Michael Wolraich's picture

    Their Land

    "Get the hell out of Palestine...Remember these people are occupied, and it's their land."
    -- Helen Thomas, former journalist of the White House Press Corps

    Their land. What does that phrase mean? I understand what it means to purchase a piece of land. You sign a deed, and you own the property, just as you might own a car, shares of stock shares, or a poodle. If someone steals your land, your car, your stock, or your poodle, it is an injustice.

    But that is surely not what Helen Thomas meant. She was not calling for a right of return for those Palestinians whose property Israel captured in the 1948 Arab-Israeli war. Nor was she demanding compensation for lost property.

    She was speaking of the land of Palestine, the homeland of the Palestinian people. But what signifies a homeland? There is no deed. A people owns its homeland by living in it.

    But what if the people are ejected from their homeland, as happened to the Palestinians? Surely they cannot lose their ancestral rights through violence. Thus, a people must own their homeland not only by living in it but also by having once lived in it.

    Ay, there's the rub. For if one people occupies the homeland of another people, then the first owns the homeland by virtue of living in it, and the second owns it by having once lived in it. And yet two peoples cannot share the same homeland.

    So let's back up a step. Perhaps a people cannot gain a homeland by forcibly taking it from another. That is to say, a homeland must be "lawfully" obtained. But how does one "lawfully" obtain a homeland when homelands are not for sale? Must one go exploring for empty islands like some ancient Polynesian tribe in outrigger canoes?

→ **RECORDS SHOWN**
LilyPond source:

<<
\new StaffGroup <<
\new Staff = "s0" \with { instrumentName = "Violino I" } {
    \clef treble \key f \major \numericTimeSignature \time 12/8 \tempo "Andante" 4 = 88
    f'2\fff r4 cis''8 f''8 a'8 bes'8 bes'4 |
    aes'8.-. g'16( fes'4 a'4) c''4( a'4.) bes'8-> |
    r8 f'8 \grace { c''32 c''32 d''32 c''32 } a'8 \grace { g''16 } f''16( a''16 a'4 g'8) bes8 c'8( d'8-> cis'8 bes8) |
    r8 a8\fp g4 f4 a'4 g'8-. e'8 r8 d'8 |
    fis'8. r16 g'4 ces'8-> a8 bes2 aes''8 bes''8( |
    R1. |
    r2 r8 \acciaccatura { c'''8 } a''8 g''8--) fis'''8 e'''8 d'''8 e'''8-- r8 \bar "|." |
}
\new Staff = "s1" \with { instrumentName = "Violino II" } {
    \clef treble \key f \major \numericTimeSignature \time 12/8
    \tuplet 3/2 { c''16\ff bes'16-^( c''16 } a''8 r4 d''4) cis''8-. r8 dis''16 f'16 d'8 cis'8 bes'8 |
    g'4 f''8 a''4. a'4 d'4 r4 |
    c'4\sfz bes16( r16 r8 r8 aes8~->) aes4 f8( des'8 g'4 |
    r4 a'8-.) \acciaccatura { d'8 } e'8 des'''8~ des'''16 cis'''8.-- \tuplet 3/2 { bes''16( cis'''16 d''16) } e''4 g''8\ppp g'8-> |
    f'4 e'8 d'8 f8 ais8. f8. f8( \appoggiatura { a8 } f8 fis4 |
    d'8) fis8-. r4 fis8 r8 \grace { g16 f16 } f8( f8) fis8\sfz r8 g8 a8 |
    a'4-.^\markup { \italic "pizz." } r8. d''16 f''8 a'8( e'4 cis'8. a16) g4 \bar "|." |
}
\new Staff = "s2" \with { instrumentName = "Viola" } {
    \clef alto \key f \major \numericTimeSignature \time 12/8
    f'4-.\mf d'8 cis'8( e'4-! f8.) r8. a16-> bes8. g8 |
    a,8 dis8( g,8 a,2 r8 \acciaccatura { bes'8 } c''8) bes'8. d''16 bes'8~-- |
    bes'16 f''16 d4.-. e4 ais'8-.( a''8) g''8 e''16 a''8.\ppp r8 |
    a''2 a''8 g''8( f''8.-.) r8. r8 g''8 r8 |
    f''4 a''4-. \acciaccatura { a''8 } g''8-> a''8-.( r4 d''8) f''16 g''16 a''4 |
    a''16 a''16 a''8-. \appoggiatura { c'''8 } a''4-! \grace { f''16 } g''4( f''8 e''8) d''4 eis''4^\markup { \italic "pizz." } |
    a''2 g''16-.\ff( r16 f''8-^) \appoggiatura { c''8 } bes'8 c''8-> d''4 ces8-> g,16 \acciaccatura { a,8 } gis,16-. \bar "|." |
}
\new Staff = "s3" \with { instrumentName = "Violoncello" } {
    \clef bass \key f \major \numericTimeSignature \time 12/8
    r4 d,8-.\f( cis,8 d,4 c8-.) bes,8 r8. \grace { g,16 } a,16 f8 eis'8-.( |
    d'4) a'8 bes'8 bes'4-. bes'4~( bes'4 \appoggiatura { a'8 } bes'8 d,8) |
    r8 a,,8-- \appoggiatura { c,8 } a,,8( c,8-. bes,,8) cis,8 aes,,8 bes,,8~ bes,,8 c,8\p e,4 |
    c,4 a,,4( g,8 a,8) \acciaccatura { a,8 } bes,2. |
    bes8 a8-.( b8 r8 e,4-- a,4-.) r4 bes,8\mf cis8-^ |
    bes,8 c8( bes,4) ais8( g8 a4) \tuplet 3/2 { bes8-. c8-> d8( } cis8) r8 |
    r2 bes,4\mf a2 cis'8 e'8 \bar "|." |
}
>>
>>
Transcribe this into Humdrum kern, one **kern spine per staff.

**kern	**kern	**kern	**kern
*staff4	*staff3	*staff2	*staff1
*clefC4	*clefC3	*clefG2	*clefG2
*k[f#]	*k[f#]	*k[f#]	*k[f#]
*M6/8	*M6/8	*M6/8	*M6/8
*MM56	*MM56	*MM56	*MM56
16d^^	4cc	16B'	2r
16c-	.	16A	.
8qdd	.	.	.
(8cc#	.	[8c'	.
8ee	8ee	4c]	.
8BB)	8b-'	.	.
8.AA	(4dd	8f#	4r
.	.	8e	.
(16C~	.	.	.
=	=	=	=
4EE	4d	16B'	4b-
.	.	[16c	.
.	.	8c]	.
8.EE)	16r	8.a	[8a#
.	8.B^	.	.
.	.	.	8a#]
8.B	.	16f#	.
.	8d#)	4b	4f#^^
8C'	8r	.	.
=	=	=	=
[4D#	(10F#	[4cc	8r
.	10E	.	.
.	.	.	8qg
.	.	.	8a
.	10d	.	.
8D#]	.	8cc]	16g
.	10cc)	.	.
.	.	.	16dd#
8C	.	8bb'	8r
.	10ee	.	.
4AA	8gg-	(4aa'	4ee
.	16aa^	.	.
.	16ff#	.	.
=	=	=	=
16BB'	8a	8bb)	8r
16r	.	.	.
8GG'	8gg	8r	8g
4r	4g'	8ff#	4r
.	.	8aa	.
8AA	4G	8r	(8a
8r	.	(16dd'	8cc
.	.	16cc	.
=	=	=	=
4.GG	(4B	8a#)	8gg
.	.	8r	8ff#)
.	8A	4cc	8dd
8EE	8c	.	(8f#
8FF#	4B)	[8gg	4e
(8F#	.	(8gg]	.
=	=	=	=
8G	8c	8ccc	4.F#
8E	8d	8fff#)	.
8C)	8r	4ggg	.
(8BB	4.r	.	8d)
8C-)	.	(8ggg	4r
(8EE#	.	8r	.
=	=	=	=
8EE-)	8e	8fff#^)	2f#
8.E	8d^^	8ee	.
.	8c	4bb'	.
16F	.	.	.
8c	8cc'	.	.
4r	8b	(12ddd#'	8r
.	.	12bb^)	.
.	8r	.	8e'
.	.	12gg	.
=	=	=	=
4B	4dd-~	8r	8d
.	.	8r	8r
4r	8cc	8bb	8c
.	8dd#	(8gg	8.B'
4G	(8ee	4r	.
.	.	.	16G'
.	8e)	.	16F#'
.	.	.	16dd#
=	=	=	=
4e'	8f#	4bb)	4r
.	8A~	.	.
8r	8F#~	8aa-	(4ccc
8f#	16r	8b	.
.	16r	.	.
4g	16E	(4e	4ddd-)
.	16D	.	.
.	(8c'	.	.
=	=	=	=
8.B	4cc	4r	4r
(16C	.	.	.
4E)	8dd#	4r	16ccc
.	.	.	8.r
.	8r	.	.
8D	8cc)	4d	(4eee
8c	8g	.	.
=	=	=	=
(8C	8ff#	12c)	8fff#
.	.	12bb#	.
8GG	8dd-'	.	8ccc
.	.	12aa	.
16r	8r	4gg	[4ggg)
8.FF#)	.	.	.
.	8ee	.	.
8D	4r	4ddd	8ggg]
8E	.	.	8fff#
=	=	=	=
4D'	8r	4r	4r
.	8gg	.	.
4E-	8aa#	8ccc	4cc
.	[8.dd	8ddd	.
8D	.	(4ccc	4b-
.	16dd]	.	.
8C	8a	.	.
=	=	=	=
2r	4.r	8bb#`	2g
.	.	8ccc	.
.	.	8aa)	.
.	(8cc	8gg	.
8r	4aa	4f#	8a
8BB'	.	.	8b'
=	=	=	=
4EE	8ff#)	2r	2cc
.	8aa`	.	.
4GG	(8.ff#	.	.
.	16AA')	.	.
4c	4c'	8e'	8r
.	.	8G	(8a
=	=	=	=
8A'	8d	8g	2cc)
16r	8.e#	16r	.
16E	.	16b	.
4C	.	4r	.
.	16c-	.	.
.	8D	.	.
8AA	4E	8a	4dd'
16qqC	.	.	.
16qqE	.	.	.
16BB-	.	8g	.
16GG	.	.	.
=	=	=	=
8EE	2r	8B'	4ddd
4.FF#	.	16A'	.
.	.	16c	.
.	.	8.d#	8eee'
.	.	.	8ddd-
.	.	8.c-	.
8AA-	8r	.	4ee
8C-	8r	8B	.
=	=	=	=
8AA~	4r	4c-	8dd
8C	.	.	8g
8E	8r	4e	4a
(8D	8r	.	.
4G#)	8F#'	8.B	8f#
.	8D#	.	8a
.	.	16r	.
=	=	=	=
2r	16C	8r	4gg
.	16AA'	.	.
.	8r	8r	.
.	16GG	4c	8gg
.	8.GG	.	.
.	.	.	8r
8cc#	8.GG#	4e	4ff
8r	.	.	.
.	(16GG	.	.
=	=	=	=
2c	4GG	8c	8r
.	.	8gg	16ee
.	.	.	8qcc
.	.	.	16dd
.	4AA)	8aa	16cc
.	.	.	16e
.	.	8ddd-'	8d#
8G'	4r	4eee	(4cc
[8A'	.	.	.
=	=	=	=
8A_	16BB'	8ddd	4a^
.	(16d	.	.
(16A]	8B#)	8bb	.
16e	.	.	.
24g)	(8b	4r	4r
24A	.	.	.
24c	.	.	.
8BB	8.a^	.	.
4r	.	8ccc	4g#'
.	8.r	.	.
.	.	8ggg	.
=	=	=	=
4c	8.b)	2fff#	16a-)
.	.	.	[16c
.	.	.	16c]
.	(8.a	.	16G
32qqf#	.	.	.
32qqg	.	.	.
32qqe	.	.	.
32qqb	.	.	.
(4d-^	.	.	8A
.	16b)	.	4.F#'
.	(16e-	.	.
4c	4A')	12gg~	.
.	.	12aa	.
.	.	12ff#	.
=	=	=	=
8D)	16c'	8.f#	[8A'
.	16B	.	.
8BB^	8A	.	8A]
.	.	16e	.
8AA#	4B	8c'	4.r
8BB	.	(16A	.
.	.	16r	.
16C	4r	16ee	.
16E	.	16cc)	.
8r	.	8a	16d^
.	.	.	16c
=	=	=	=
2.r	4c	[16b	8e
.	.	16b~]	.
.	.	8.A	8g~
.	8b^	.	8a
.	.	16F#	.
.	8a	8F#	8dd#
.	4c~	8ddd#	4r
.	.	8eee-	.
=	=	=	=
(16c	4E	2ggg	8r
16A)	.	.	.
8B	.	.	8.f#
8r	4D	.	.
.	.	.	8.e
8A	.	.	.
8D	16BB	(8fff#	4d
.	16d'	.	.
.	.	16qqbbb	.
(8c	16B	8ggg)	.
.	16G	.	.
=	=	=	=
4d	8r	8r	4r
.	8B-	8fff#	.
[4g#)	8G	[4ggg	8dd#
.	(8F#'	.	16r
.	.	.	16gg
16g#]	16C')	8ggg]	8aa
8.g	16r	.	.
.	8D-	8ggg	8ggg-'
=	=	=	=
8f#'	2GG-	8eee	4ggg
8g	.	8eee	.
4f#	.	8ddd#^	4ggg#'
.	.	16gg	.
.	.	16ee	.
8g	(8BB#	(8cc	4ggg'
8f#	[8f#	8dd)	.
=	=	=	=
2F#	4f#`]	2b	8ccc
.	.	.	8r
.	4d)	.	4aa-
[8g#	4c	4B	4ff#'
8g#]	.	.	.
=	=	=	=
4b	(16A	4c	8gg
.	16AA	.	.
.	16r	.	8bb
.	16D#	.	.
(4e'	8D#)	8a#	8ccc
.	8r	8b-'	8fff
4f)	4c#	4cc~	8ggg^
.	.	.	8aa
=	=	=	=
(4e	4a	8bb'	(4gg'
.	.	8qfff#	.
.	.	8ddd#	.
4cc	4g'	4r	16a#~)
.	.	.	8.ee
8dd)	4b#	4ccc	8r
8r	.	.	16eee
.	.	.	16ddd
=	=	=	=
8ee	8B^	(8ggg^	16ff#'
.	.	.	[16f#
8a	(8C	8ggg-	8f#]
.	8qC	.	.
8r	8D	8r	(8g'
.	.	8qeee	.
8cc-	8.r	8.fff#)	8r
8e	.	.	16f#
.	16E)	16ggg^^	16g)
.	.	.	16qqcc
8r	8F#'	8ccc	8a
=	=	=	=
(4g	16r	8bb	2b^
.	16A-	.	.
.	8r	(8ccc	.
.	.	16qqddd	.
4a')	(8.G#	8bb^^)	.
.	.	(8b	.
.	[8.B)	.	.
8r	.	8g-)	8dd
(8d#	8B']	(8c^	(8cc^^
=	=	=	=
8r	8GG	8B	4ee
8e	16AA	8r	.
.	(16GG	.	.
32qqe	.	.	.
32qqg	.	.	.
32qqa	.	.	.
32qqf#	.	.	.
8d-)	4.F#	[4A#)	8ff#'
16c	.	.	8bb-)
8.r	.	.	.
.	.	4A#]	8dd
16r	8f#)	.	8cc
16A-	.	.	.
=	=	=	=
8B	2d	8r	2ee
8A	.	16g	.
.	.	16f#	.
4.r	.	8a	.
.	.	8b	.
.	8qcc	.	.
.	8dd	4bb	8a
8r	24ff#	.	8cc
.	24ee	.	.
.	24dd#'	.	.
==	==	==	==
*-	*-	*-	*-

→ **LIST OF TASKS**
[A] Summarize the text "Their Land" in two sentences.
[B] Rewrite the passage of the text "Their Land" from "She was speaking" to "also by having once lived in it.", replacing "homeland" with "native land" throughout.

→ **RESULTS**
[A] Starting from Helen Thomas's remark that Palestine is the Palestinians' land, the text asks what it means for a people to own a homeland, since unlike purchased property a homeland has no deed. It reasons that a people owns its homeland by living in it or by having once lived in it, observes that this leaves two peoples claiming a homeland they cannot share, and then asks how a homeland could be "lawfully" obtained when homelands are not for sale.

[B]
She was speaking of the land of Palestine, the native land of the Palestinian people. But what signifies a native land? There is no deed. A people owns its native land by living in it.

    But what if the people are ejected from their native land, as happened to the Palestinians? Surely they cannot lose their ancestral rights through violence. Thus, a people must own their native land not only by living in it but also by having once lived in it.